Kate forced the memories back. She’d learned her lesson. She would never give a man the power to hurt her again. Not the father who deserted her as a baby, and not the man she had married to gain her father’s good opinion.
“It took this long to remember who you were?” Joel snarled like a wounded animal.
Kate knew his pain came from losing control of the situation. Thinking of their marriage, she doubted Joel was capable of real emotion. “I had amnesia.”
“Joel!” Luke’s reprimand sliced through the tension holding them captive. He put a restraining hand on Joel’s sleeve. “This isn’t the time or the place.”
“I think it is.” Joel sent his best man a glance out of the corner of his eye. “I deserve an answer after she’s been gone all this time.”
Kate noticed the way he tilted his head to make his face more visible to the church full of on-lookers. It was the confirmation she needed.
Joel never loved her.
She didn’t blame him for the days she’d been stranded in a tree without food and water, but she couldn’t forgive him for not caring about her when she’d trusted him with her heart.
With her life.
Now, she just wanted him out of her life. “It was a remote island.”

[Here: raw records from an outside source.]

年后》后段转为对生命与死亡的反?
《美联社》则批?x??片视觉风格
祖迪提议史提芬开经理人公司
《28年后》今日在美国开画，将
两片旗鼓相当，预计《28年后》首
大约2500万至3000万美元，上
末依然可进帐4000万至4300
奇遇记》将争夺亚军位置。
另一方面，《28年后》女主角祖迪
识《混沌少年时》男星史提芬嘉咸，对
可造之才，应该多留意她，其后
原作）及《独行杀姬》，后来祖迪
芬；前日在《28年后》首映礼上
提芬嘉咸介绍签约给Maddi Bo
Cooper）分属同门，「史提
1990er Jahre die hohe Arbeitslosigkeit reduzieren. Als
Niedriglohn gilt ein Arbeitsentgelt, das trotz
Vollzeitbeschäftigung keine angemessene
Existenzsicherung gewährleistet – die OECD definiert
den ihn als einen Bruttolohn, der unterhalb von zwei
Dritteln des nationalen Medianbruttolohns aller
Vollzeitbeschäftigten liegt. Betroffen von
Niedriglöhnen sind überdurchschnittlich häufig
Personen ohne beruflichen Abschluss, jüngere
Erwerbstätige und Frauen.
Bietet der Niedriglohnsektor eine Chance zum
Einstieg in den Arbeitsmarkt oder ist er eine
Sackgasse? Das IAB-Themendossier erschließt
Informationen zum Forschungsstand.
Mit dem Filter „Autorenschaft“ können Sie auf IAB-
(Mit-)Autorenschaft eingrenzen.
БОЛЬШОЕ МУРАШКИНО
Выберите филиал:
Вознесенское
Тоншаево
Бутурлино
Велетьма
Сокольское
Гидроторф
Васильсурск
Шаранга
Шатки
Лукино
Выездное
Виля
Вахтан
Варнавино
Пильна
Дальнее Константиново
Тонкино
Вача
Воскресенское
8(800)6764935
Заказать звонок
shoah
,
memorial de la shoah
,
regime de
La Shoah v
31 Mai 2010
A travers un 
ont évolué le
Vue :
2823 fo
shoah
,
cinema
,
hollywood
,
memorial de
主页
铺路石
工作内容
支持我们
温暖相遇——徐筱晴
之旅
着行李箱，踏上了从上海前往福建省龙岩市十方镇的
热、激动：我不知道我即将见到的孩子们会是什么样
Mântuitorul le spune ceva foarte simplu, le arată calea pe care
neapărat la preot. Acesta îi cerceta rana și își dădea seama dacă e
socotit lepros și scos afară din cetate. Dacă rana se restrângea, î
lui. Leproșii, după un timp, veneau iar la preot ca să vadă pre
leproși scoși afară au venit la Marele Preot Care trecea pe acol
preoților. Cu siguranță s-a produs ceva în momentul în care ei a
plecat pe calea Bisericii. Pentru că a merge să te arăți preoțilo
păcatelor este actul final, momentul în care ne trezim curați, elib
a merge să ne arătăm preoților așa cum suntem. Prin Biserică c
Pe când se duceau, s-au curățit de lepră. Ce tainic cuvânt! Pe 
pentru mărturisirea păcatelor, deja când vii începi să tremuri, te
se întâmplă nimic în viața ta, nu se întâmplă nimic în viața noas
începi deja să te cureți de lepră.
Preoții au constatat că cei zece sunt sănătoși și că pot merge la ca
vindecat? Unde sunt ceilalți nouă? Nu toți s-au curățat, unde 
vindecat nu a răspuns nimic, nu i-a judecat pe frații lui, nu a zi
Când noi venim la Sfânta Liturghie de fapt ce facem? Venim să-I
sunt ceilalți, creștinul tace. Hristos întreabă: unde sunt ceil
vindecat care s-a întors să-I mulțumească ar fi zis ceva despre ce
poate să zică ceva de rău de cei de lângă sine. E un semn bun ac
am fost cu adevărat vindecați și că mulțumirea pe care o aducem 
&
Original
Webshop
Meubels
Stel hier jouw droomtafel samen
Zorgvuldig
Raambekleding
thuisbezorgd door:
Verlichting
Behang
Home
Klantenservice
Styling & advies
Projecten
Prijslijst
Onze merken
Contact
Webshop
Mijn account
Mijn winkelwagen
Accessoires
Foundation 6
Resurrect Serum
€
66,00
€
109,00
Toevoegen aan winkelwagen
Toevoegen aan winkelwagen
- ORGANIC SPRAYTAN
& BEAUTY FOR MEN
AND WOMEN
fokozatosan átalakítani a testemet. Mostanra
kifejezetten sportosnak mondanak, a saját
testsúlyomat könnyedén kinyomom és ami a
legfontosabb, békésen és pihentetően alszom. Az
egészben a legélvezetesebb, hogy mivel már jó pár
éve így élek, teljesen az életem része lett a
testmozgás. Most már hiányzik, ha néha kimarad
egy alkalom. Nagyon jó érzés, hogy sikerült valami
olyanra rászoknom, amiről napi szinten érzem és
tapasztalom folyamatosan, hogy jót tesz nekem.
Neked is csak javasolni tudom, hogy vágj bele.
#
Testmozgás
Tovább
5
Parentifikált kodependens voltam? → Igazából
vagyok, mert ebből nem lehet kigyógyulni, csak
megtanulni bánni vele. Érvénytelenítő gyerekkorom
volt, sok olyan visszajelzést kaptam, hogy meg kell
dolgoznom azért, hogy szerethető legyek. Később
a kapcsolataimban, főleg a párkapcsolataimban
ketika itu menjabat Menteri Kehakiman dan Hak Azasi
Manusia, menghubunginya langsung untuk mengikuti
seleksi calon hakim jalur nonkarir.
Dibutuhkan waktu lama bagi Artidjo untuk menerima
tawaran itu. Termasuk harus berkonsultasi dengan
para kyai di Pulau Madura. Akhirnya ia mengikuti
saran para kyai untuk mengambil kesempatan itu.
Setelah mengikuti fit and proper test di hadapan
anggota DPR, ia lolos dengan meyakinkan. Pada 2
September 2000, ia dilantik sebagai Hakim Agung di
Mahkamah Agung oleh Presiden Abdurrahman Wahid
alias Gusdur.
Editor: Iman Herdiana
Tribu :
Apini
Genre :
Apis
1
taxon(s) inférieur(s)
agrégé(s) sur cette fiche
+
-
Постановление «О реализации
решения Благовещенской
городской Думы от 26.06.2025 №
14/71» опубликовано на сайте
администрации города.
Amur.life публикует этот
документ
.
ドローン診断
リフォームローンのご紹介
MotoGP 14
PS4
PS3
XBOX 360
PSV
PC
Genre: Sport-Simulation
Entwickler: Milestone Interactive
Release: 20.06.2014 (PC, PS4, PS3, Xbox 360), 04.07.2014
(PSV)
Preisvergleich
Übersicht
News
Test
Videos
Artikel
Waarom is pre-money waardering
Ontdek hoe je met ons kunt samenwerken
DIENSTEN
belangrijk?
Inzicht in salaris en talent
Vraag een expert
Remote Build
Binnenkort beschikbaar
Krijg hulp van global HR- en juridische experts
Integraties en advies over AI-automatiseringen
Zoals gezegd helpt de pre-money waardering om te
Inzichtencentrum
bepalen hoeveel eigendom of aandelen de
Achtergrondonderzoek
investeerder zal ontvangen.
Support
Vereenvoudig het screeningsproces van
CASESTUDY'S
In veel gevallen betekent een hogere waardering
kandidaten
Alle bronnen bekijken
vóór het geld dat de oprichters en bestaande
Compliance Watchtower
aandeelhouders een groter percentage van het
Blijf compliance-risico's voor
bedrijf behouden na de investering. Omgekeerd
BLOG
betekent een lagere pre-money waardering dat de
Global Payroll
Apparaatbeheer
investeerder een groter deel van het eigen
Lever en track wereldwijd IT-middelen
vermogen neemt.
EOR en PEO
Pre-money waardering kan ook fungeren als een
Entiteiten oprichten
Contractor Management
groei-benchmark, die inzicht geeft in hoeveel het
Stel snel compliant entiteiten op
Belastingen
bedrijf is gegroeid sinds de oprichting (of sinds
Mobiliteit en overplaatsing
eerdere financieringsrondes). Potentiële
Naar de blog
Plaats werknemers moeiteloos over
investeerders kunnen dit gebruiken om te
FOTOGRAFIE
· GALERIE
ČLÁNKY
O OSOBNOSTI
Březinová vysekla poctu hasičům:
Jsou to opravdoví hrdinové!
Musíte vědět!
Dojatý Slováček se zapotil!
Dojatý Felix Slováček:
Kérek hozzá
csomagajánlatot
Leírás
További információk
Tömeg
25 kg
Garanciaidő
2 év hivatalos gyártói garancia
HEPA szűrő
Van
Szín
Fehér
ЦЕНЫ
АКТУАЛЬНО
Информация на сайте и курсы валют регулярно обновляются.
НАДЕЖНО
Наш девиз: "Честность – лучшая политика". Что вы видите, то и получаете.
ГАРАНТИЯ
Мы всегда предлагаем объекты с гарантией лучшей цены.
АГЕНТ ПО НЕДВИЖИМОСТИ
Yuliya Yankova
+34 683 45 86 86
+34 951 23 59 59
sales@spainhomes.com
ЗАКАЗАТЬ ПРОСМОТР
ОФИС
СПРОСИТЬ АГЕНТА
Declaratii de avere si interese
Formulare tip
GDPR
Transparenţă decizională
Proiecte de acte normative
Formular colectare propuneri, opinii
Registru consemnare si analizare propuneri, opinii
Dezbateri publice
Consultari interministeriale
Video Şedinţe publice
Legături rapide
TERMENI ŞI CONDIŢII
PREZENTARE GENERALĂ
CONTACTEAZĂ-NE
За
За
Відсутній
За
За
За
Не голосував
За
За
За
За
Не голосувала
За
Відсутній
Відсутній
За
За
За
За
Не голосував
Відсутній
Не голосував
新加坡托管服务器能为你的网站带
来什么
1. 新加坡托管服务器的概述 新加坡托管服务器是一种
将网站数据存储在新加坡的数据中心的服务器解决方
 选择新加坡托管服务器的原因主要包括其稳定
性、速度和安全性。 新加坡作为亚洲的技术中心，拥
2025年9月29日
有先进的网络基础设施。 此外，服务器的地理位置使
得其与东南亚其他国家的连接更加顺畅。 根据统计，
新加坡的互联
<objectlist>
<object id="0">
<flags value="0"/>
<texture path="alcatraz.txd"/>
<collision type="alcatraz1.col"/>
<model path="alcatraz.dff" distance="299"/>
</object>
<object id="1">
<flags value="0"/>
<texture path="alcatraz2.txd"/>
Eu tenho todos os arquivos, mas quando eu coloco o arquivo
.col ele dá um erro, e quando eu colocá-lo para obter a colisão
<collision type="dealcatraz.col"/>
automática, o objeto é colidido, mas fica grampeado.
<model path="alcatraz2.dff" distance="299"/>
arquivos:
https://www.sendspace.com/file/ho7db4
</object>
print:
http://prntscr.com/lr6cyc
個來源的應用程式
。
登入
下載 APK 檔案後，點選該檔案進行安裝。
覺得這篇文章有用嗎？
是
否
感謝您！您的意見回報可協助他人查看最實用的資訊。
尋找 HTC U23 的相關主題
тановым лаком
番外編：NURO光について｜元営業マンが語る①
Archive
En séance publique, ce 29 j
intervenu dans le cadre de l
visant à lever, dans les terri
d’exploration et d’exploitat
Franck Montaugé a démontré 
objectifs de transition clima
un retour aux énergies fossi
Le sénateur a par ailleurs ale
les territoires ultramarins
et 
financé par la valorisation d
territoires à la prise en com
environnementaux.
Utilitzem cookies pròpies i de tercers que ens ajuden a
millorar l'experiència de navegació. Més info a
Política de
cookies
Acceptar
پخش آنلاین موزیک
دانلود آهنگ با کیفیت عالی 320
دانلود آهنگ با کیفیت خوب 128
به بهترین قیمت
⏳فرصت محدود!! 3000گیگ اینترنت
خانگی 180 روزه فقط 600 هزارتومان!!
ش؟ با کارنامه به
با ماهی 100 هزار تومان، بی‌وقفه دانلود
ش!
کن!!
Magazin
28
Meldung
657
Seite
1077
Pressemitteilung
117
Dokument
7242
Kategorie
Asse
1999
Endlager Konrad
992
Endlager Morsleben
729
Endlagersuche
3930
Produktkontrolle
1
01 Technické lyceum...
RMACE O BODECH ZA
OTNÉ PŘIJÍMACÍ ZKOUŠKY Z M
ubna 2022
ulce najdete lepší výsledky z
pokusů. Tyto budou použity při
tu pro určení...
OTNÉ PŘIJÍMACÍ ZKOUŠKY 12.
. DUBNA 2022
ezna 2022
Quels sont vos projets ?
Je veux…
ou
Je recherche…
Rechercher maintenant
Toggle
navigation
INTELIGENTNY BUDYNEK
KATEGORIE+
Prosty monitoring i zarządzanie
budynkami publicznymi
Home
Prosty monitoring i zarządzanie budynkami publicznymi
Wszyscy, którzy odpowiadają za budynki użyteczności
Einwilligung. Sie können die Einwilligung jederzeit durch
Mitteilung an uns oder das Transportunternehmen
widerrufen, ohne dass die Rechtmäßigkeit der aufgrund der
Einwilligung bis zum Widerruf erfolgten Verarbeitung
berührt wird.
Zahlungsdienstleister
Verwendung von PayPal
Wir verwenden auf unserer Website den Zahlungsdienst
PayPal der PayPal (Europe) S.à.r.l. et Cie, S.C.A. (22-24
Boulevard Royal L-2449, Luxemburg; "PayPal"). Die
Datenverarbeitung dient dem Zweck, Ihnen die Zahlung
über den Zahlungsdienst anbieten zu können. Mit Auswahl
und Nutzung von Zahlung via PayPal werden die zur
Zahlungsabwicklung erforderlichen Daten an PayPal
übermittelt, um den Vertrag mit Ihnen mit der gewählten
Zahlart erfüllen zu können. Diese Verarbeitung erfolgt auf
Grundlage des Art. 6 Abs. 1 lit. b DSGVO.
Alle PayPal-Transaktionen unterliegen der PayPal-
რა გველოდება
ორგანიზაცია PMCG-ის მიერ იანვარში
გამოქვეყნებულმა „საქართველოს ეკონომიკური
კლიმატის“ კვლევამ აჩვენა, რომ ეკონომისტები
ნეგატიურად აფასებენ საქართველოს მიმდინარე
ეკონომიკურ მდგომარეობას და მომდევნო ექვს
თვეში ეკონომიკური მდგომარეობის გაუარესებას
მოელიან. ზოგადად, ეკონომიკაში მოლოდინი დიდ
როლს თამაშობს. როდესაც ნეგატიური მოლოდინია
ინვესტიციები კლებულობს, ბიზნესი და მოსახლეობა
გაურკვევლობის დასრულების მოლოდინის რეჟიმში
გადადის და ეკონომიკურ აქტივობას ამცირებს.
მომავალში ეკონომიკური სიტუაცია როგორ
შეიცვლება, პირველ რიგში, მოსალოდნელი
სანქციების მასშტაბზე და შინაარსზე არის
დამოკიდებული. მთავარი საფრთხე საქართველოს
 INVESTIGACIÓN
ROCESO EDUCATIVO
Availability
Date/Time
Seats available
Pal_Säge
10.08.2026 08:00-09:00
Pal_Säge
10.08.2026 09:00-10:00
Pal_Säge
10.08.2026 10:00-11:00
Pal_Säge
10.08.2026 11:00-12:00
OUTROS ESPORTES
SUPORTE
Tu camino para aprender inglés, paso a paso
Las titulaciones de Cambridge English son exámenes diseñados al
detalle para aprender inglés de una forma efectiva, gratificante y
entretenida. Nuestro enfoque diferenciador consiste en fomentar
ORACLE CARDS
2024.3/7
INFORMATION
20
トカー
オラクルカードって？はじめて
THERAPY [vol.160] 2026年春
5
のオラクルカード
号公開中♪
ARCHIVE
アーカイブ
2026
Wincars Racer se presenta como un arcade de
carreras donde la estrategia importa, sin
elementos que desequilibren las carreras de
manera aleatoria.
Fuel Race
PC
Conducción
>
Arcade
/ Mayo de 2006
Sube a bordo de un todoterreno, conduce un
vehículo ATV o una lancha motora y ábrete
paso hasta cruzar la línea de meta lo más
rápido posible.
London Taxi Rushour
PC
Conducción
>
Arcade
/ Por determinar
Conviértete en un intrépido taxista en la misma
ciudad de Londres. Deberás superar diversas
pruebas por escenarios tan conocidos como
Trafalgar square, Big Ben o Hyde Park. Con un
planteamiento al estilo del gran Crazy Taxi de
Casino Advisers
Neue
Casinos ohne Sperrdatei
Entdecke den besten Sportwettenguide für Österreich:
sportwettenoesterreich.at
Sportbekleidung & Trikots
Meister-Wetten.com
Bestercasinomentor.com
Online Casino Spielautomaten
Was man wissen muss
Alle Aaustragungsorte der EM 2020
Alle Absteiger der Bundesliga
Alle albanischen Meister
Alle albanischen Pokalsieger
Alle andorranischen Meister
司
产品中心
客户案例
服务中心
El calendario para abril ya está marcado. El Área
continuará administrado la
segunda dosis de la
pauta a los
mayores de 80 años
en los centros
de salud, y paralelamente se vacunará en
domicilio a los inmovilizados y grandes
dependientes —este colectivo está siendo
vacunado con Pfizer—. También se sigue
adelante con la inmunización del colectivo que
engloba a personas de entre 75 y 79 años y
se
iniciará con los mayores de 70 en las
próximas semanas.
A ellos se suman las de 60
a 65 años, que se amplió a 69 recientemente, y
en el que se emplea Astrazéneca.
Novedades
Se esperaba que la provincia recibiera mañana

“I found a way off, why couldn’t you?” The unfeeling words made Kate certain he’d never cared.
Joel wanted a new wife.
She wanted to forget past hurts and start a new life. They had both suffered fear and wanted to move on. “I didn’t come back to ruin your weddin—”
“Commitment ceremony,” Joel gritted.
“To ruin your life,” she continued in a firm voice. “I came to reclaim mine.”
Joel looked stunned, but fast as flicking a light switch, he remembered the guests leaning forward so they wouldn’t miss a word of the exchange. “It’s okay, Kate. All that matters is that you’re safe.”